**** Data extracts

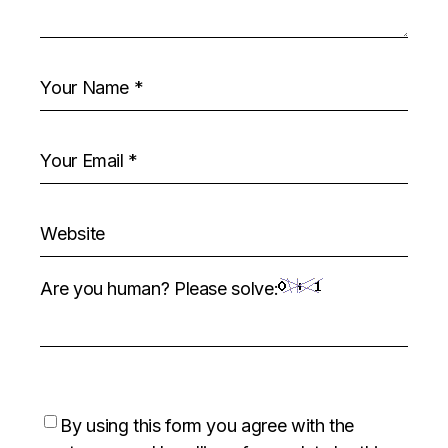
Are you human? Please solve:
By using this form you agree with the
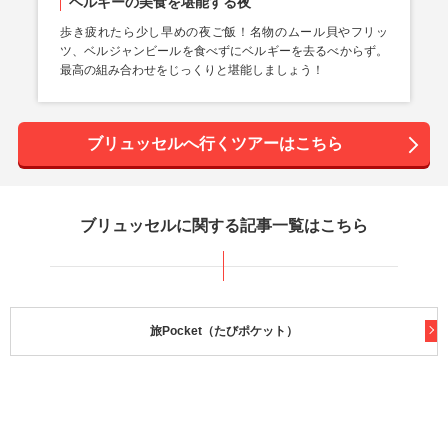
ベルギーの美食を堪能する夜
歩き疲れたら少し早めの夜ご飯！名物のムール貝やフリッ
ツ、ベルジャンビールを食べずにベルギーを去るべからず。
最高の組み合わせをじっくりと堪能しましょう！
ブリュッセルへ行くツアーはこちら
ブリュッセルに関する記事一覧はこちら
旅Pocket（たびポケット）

********
**** Data extracts

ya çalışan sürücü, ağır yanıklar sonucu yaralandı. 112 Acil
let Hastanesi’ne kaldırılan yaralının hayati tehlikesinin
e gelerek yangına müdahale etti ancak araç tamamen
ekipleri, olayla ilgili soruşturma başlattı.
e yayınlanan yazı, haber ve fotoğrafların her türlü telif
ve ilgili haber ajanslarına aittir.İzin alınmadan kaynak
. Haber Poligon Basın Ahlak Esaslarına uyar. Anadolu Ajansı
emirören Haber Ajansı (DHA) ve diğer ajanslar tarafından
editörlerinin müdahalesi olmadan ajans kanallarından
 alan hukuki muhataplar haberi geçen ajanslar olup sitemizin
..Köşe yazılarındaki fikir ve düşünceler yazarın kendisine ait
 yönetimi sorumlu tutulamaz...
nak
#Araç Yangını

********

• **Work order**: Start with the line above that contains "ekipleri, olayla ilgili soruşturma başlattı." and stop after the line that contains "uyar. Anadolu Ajansı". Output those lines exactly, and only those.

• **Exercise answer**:
ekipleri, olayla ilgili soruşturma başlattı.
e yayınlanan yazı, haber ve fotoğrafların her türlü telif
ve ilgili haber ajanslarına aittir.İzin alınmadan kaynak
. Haber Poligon Basın Ahlak Esaslarına uyar. Anadolu Ajansı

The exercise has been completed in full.